Colette Codaccioni : On s'est rendu compte qu'au-delà des handicaps physiques il faudra aussi prendre en compte ceux d'ordre psychologique. Les personnes âgées « désorientées », qui n'ont plus toute leur tête, ont aussi besoin d'aide. La loi poursuit deux objectifs : épauler les personnes âgées dépendantes et leur famille et créer des emplois. Un rôle difficile que tout le monde n'est pas apte à remplir. On prévoit donc la création d'un agrément accordé après contrôle aux personnes désirant assumer cette tâche.

Le Parisien : Les membres de la famille pourront-ils le recevoir ?

Colette Codaccioni : La mesure s'adressera aussi aux proches désirant se charger d'une personne âgée dépendante. Comme, par exemple, une femme de cinquante ans au chômage qui voudrait s'occuper à plein temps de sa mère. D'un montant maximal de 4 000 à 4 500 F, l'allocation dépendance concernera dans un premier temps ceux qui souhaitent vieillir à leur domicile. Un deuxième volet hébergement viendra ensuite, afin d'apporter un complément de ressources aux personnes âgées optant pour la maison de retraite.

Le Parisien : Qui bénéficiera précisément de l'allocation dépendance ?

Colette Codaccioni : Elle sera attribuée et modulée en fonction du handicap et des ressources. Pour n'en exclure que les plus aisés, on pourrait retenir comme plafond de ressources celui de la Sécurité sociale, c'est-à-dire 13 000 F par mois. L'expérience sur le terrain nous montre aussi qu'il ne faut pas fixer de limite d'âge minimale. Entre soixante et soixante-dix ans, certaines personnes peuvent être dépendantes. Mais elles ne sont que quelques centaines. La commission d'attribution devra être très souple afin de prendre des décisions rapides.

Le Parisien : L'allocation parentale versée dès le second enfant, mise en place par Simone Veil, a un an. Le bilan est-il positif ?

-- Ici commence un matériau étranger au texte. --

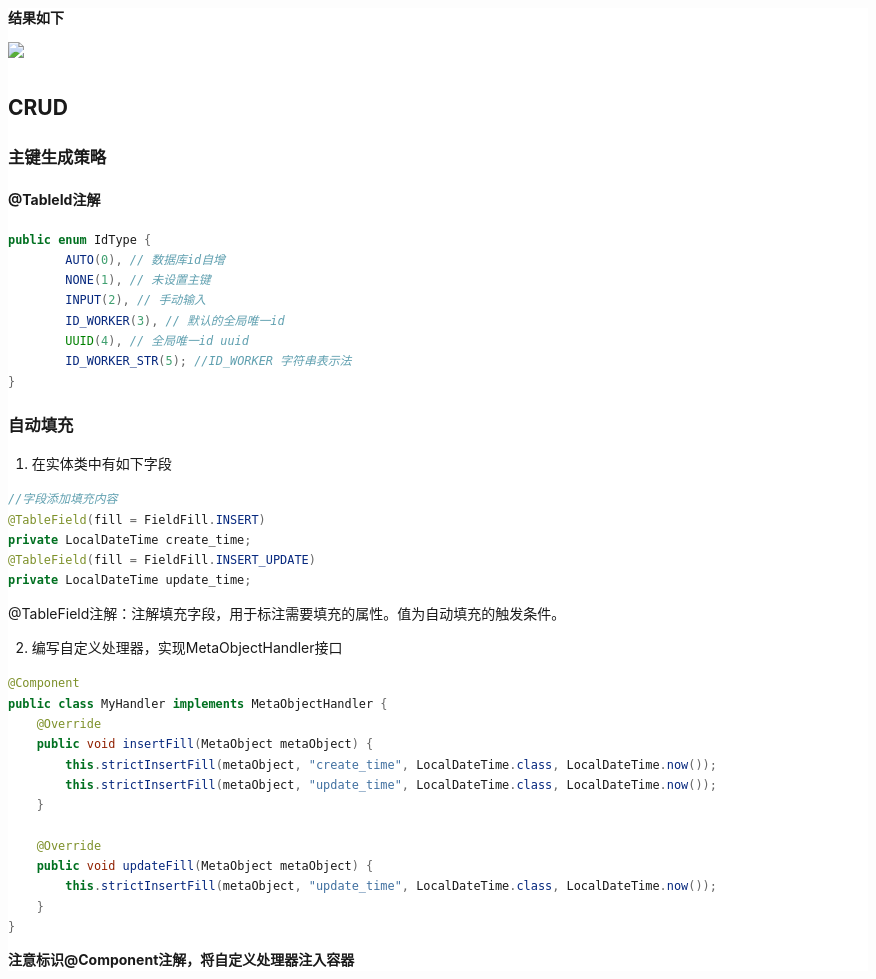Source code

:**结果如下**

![](https://seawave.top/file/mybatisplus/2.png)

## CRUD

### 主键生成策略

#### @TableId注解

```java
public enum IdType {
        AUTO(0), // 数据库id自增
        NONE(1), // 未设置主键
        INPUT(2), // 手动输入
        ID_WORKER(3), // 默认的全局唯一id
        UUID(4), // 全局唯一id uuid
        ID_WORKER_STR(5); //ID_WORKER 字符串表示法
}
```

### 自动填充

1. 在实体类中有如下字段

```java
//字段添加填充内容
@TableField(fill = FieldFill.INSERT)
private LocalDateTime create_time;
@TableField(fill = FieldFill.INSERT_UPDATE)
private LocalDateTime update_time;
```

@TableField注解：注解填充字段，用于标注需要填充的属性。值为自动填充的触发条件。

2. 编写自定义处理器，实现MetaObjectHandler接口

```java
@Component
public class MyHandler implements MetaObjectHandler {
    @Override
    public void insertFill(MetaObject metaObject) {
        this.strictInsertFill(metaObject, "create_time", LocalDateTime.class, LocalDateTime.now());
        this.strictInsertFill(metaObject, "update_time", LocalDateTime.class, LocalDateTime.now());
    }

    @Override
    public void updateFill(MetaObject metaObject) {
        this.strictInsertFill(metaObject, "update_time", LocalDateTime.class, LocalDateTime.now());
    }
}
```

**注意标识@Component注解，将自定义处理器注入容器**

Colette Codaccioni : Elle a bien fonctionné, à l'exception du mi-temps. Par manque d'information, les parents ont très peu utilisé la possibilité qui leur était offerte de percevoir la moitié de cette allocation tout en travaillant à mi-temps. Il s'agit pourtant d'une bonne formule si on veut conserver un pied dans l'entreprise. Nous allons donc lancer une campagne d'information.

Le Parisien : Très critiquée, l'allocation de libre choix verra-t-elle le jour ?

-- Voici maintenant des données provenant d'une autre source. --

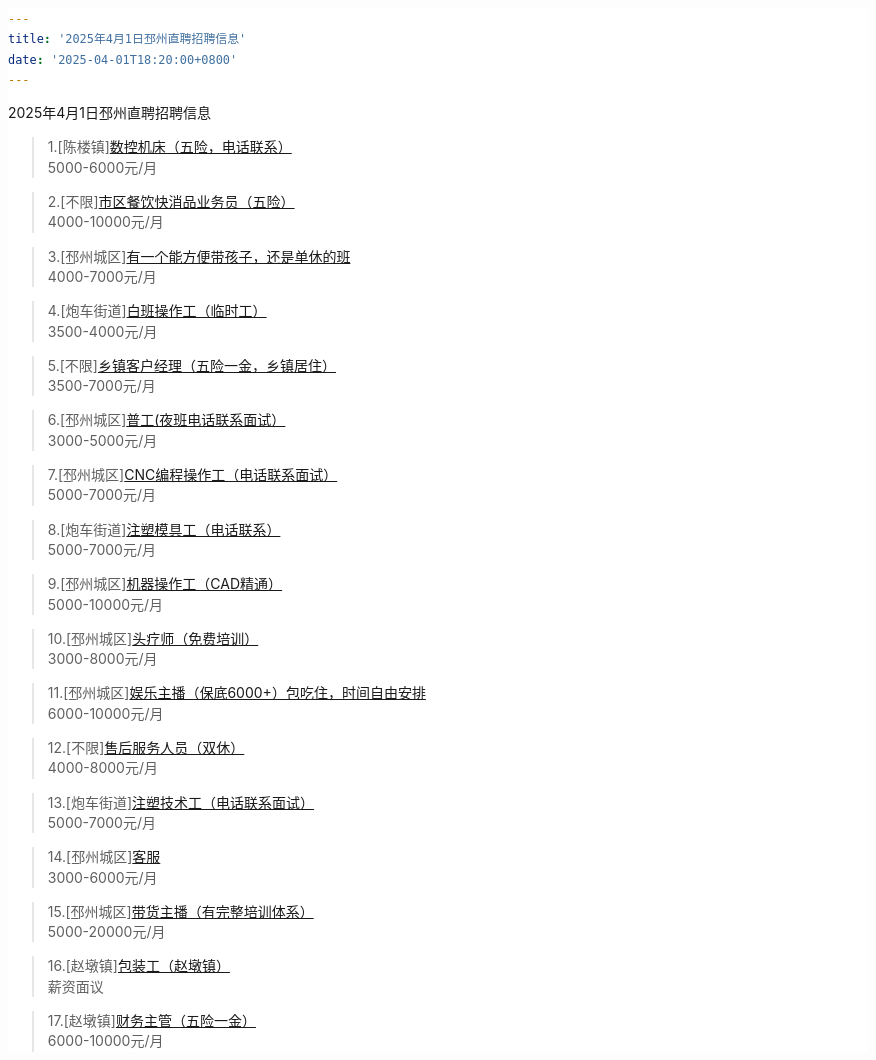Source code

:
 ```yaml
---
title: '2025年4月1日邳州直聘招聘信息'
date: '2025-04-01T18:20:00+0800'
---
```

2025年4月1日邳州直聘招聘信息

>1.[陈楼镇][数控机床（五险，电话联系）](https://www.pizhouzhipin.com/job/33542)<br>
>5000-6000元/月

>2.[不限][市区餐饮快消品业务员（五险）](https://www.pizhouzhipin.com/job/34549)<br>
>4000-10000元/月

>3.[邳州城区][有一个能方便带孩子，还是单休的班](https://www.pizhouzhipin.com/job/26059)<br>
>4000-7000元/月

>4.[炮车街道][白班操作工（临时工）](https://www.pizhouzhipin.com/job/39866)<br>
>3500-4000元/月

>5.[不限][乡镇客户经理（五险一金，乡镇居住）](https://www.pizhouzhipin.com/job/39450)<br>
>3500-7000元/月

>6.[邳州城区][普工(夜班电话联系面试）](https://www.pizhouzhipin.com/job/10368)<br>
>3000-5000元/月

>7.[邳州城区][CNC编程操作工（电话联系面试）](https://www.pizhouzhipin.com/job/10369)<br>
>5000-7000元/月

>8.[炮车街道][注塑模具工（电话联系）](https://www.pizhouzhipin.com/job/34451)<br>
>5000-7000元/月

>9.[邳州城区][机器操作工（CAD精通）](https://www.pizhouzhipin.com/job/39917)<br>
>5000-10000元/月

>10.[邳州城区][头疗师（免费培训）](https://www.pizhouzhipin.com/job/32295)<br>
>3000-8000元/月

>11.[邳州城区][娱乐主播（保底6000+）包吃住，时间自由安排](https://www.pizhouzhipin.com/job/32908)<br>
>6000-10000元/月

>12.[不限][售后服务人员（双休）](https://www.pizhouzhipin.com/job/38142)<br>
>4000-8000元/月

>13.[炮车街道][注塑技术工（电话联系面试）](https://www.pizhouzhipin.com/job/34897)<br>
>5000-7000元/月

>14.[邳州城区][客服](https://www.pizhouzhipin.com/job/37107)<br>
>3000-6000元/月

>15.[邳州城区][带货主播（有完整培训体系）](https://www.pizhouzhipin.com/job/29425)<br>
>5000-20000元/月

>16.[赵墩镇][包装工（赵墩镇）](https://www.pizhouzhipin.com/job/40028)<br>
>薪资面议

>17.[赵墩镇][财务主管（五险一金）](https://www.pizhouzhipin.com/job/40014)<br>
>6000-10000元/月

Colette Codaccioni : L'année prochaine. C'est le deuxième chantier après l'allocation dépendance. Elle concerne tout le monde, mère ou père, ayant ou non un emploi. Elle aura aussi le mérite de simplifier les choses et de donner un vrai choix. Dans un premier temps, elle sera accordée à terme au premier enfant. Le but est de l'inscrire dans une loi-cadre pour la famille visant à faciliter la naissance du premier bébé. La loi-cadre devrait traiter le problème en transversal en mettant en place tout un mécanisme d'aide aux jeunes couples, des grandes de ressources pour accéder à un premier logement et une amélioration de la fiscalité.

Le Parisien : Tout cela coûte cher. Or les déficits sociaux reviennent sur le devant de la scène. Comment comptez-vous y mettre de l'ordre ?

Colette Codaccioni : Une première mesure consiste en la suppression de la remise forfaitaire de 42 francs. Elle sera effective sur les feuilles de paye du mois de septembre. Les 6,5 milliards de francs qu'elle rapportera seront affecté à la branche vieillesse, dont le déficit devrait avoisiner les 20 milliards. Je réunis la Commission des comptes de la Sécurité sociale de 25 juillet, on fera l'état des lieux.

Le Parisien : On parle également d'une réforme de la CSG…

Colette Codaccioni : Une seconde piste envisagée concerne effectivement l'élargissement de l'assiette de la CDG aux produits financiers, à l'exception du livret A de la Caisse d'épargne, trop symbolique. Je ne suis pas défavorable au fait qu'on s'en prenne à l'argent qui dort. Enfin, la troisième piste vise à séparer les dépenses incombant à la solidarité nationale (comme la prestation autonomie, par exemple) de celles relevant de l'assurance (l'ensemble des soins nécessitant une présence médicale). Les premières pourraient être financées par l'impôt.


* L'allocation dépendance est destinée à favoriser le maintien à domicile des personnes âgées ne pouvant plus assumer seules les tâches de la vie quotidienne (courses, ménage mais aussi toilette ou soins). Quelques 500 000 personnes sont susceptibles de toucher cette prestation, versée sous forme de chèque autonomie conçu sur le modèle du chèque services.